Property tax becoming increasingly dire


Property tax becoming increasingly dire

March 2023

Record high tax rate hikes

Considering the general economic situation this year, the running costs of offices, warehouses, retail and residential buildings can see record-high increases.

One of the fastest-growing costs items is property tax, which even before the increase represented a significant burden for business properties located in Poland.

Property tax is charged on the area of land and buildings and on the value of structures (e.g. car parks, squares, enclosures). The rates are fixed by each individual local authority, with the majority of Polish cities using the maximum threshold limit set by the Act on local taxes and levies.

It is the increase in the maximum rates that is the biggest contributor to the record high increase in property tax expense seen in 2023.

The rate hikes are the effect of the annual adjustments provided for in the act. The maximum tax amounts in a given fiscal year are annually adjusted for six-month inflation.

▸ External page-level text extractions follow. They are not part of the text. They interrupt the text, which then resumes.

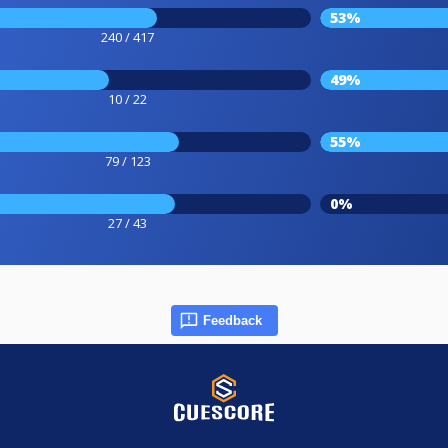
53%
240 / 417
49%
10 / 22
55%
79 / 123
0%
27 / 43
Feedback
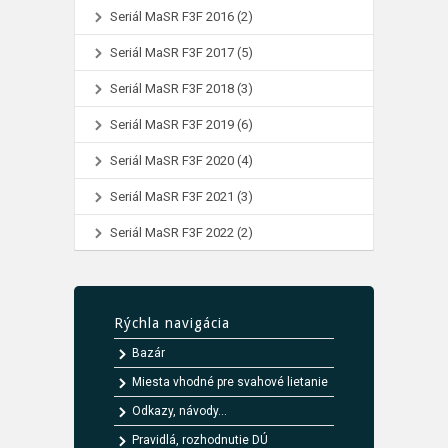
Seriál MaSR F3F 2016
(2)
Seriál MaSR F3F 2017
(5)
Seriál MaSR F3F 2018
(3)
Seriál MaSR F3F 2019
(6)
Seriál MaSR F3F 2020
(4)
Seriál MaSR F3F 2021
(3)
Seriál MaSR F3F 2022
(2)
Rýchla navigácia
Bazár
Miesta vhodné pre svahové lietanie
Odkazy, návody...
Pravidlá, rozhodnutie DÚ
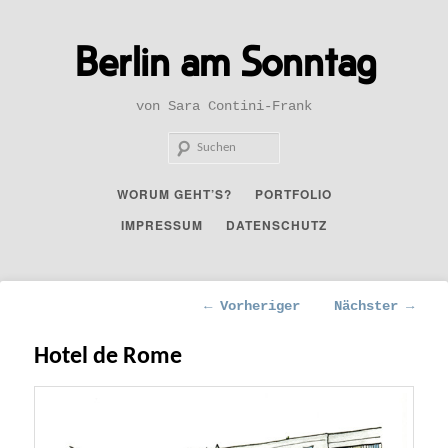
Zum
primären
Berlin am Sonntag
Inhalt
springen
von Sara Contini-Frank
Such
Hauptmenü
WORUM GEHT’S?
PORTFOLIO
IMPRESSUM
DATENSCHUTZ
Beitragsnavigation
←
Vorheriger
Nächster
→
Hotel de Rome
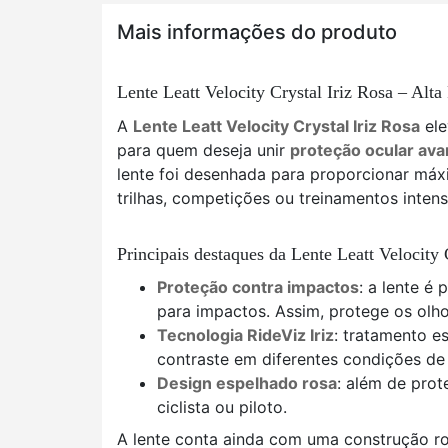
Mais informações do produto
Lente Leatt Velocity Crystal Iriz Rosa – Alta
A
Lente Leatt Velocity Crystal Iriz Rosa
ele
para quem deseja unir
proteção ocular avan
lente foi desenhada para proporcionar máx
trilhas, competições ou treinamentos intens
Principais destaques da Lente Leatt Velocity 
Proteção contra impactos
: a lente é
para impactos. Assim, protege os olho
Tecnologia RideViz Iriz
: tratamento e
contraste em diferentes condições de
Design espelhado rosa
: além de prot
ciclista ou piloto.
A lente conta ainda com uma construção ro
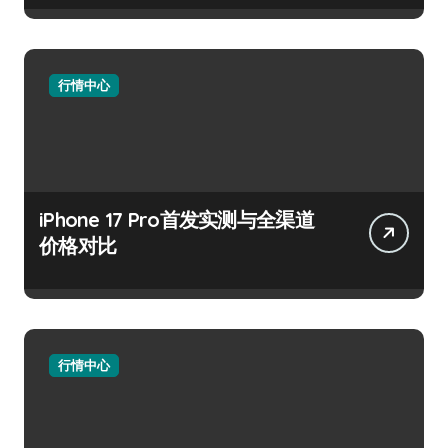
行情中心
iPhone 17 Pro首发实测与全渠道
价格对比
行情中心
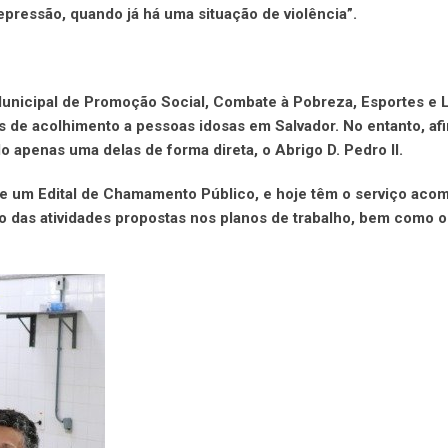
pressão, quando já há uma situação de violência”.
Municipal de Promoção Social, Combate à Pobreza, Esportes e 
es de acolhimento a pessoas idosas em Salvador. No entanto, af
do apenas uma delas de forma direta, o Abrigo D. Pedro II.
 de um Edital de Chamamento Público, e hoje têm o serviço ac
o das atividades propostas nos planos de trabalho, bem como o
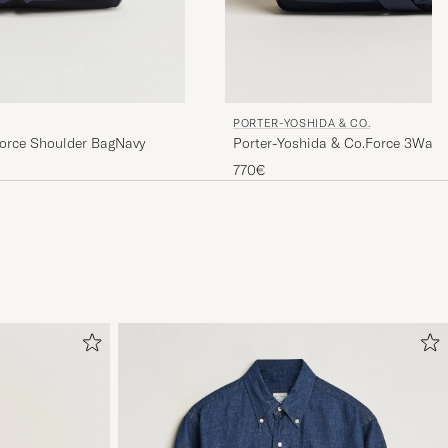
PORTER-YOSHIDA & CO.
Force Shoulder BagNavy
Porter-Yoshida & Co.Force 3Way 
770€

Over the past few years, we have been seeing an upward trend — disadvantageous for the taxpayers — with the property tax rates in 2021 nearly doubling the 2020 rates (almost by 4%). In 2023, the rates of local taxes and levies will be set based on the year-on-year price growth in Q1 2022 (a time with steep price rises). Statistics Poland reports that the rate was 11.8% and this is how much the maximum property tax rates will go up in 2023.

In 2023, the maximum business land tax rate can be PLN 1.16 per square meter, up by PLN 13/100, and for business buildings — as much as PLN 28.78 per square meter, up by PLN 3.04.


Is there anything that can be done?

High property tax rates often result in higher services charges, which reduce the competitiveness of the site.

Moreover — in the absence of lower tax rates for vacant properties — higher property tax can become even more burdensome when the property is left without a tenant.

To successfully manage higher tax expense we should first of all avoid overpaying the tax. Poland’s property tax laws are excessively complicated and lead to multiple errors in taxpayer’s calculations. Usually, problems begin already with accounting for an investment project because the definitions of a building and structure under the property tax laws do not coincide with the classification of fixed assets used for the purposes of accounting and income tax. Therefore, to calculate property tax correctly one must often demonstrate technical and construction knowledge and be familiar with the latest tax rulings.